2013: year in review

Looking back at the stories from the month of December

Week 49 – December 4

Stinky classroom alarms parents

Reports of potential mould in a classroom at 100 Mile House Elementary School led to investigations by School District #27 in early December 2013.

After hearing alleged reports of students wearing coats and hats in a classroom where windows were wide open, investigations found no mould, but confirmed a bad smell emanating from somewhere. Three heater ventilator units in the classroom were identified as potentially odorous, and were cleaned.

 

Recycling contract awarded

The Cariboo Regional District and District of 100 Mile House jointly awarded a contract to Central Cariboo Disposal on Nov. 28, 2013.

It will see the company pick up curbside garbage and recyclables at 108 Mile Ranch and 100 Mile House beginning May 2014.

The bid for which recycler will bale the tins, plastic, cardboard and paper was still up in the air, as that contract will be awarded by Multi Material BC.

 

Week 50 – December 11

Shopping spree winner spirited

Ginny Grant raced around Save-On-Foods early on Dec. 7 while throwing as many items as possible into a series of strategically placed shopping carts.

Cheered on by several South Cariboo Lioness Club members and staff, the local senior amazed everyone with her stamina and determination in her effort to gain up to $500 worth of free food, including $100 in meat value. Grant had won the five-minute shopping spree in the Lioness Club’s raffle.

 

Week 51 – December 18

Prosperity mine supporters rally

South Cariboo businessmen Len Doucette, Allan Roberts and Nick Christianson attended a Vancouver rally for New Prosperity Mine project on Dec. 10.

They joined business, political and mining association leaders and stakeholders to voice support for the mine.

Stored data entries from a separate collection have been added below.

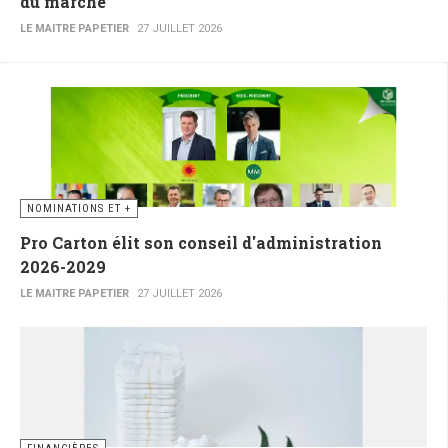
du marché
LE MAITRE PAPETIER
27 JUILLET 2026
NOMINATIONS ET +
Pro Carton élit son conseil d'administration
2026-2029
LE MAITRE PAPETIER
27 JUILLET 2026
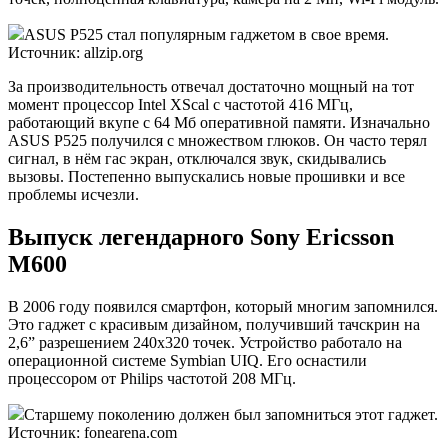
ASUS P525 стал популярным гаджетом в свое время.
Источник: allzip.org
За производительность отвечал достаточно мощный на тот
момент процессор Intel XScal с частотой 416 МГц,
работающий вкупе с 64 Мб оперативной памяти. Изначально
ASUS P525 получился с множеством глюков. Он часто терял
сигнал, в нём гас экран, отключался звук, скидывались
вызовы. Постепенно выпускались новые прошивки и все
проблемы исчезли.
Выпуск легендарного Sony Ericsson
M600
В 2006 году появился смартфон, который многим запомнился.
Это гаджет с красивым дизайном, получивший тачскрин на
2,6” разрешением 240х320 точек. Устройство работало на
операционной системе Symbian UIQ. Его оснастили
процессором от Philips частотой 208 МГц.
Старшему поколению должен был запомниться этот гаджет.
Источник: fonearena.com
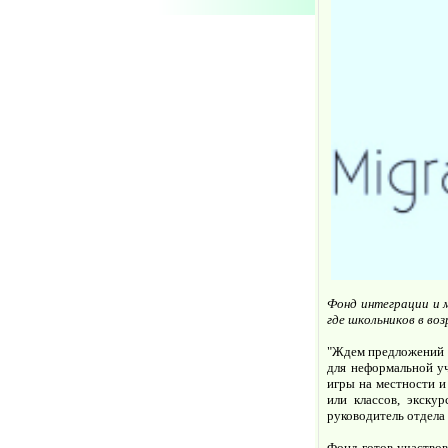
Фонд интеграции и м
где школьников в во
"Ждем предложений п
для неформальной у
игры на местности и
или классов, экску
руководитель отдела
Фонд готов участвов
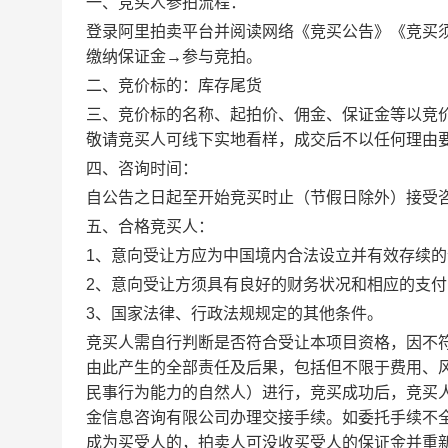
一、竞买人参拍流程：
登录阿里拍卖平台并阅读网络《竞买公告》《竞买
缴纳保证金→参与竞拍
。
二、竞价标的：
库存尾货
三、竞价标的名称、起拍价、佣金、保证金等以竞
敬请竞买人可线下实地看样，成交后不以任何理由
四、咨询时间：
自公告之日起至开始竞买时止（节假日除外）接受
五、合格竞买人：
1、意向受让方应为中国境内合法设立并有效存续
2、意向受让方须具有良好的财务状况和相应的支付
3、国家法律、行政法规规定的其他条件。
竞买人需自行判断是否符合受让本项目资格，因不
由此产生的全部责任及后果，包括但不限于费用、
民事行为能力的自然人）进行，竞买成功后，竞买
金信息咨询有限公司
办理交接手续。如委托手续不
成为买受人的，拍卖人可没收买受人的保证金并重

B.C. Mines and Energy Minister Bill Bennett discussed the project with federal cabinet ministers on Dec. 12 before they, and Canada’s minister of environment, decide whether to approve it to move into permitting stages.

 

Door-to-door delivery axed

Kamloops-Thompson-Cariboo MP Cathy McLeod said Canada Post’s plan to terminate home mail delivery within the next five years was necessary due to ongoing losses at Canada Post.

Urban neighbourhoods will join rural residents in picking up mail at community mailboxes. She noted most people in her riding didn’t want increased taxes to subsidize this service.

The cost of a single stamp will also be hiked from $0.63 to $1 ($.85 each in a pack) as of March 31, 2014.

 

Week 52 – December 25

Land commission review

The Cariboo Regional District (CRD) took action to fend off potential ramifications of the province’s core review of the Agricultural Land Commission (ALC).

CRD chair Al Richmond said it would ask for further consultation on any proposed changes. The directors were concerned the core review could result in an arbitrary decision to protect infertile lands for agricultural purposes on a percentage basis, at the expense of land with better soil and climates.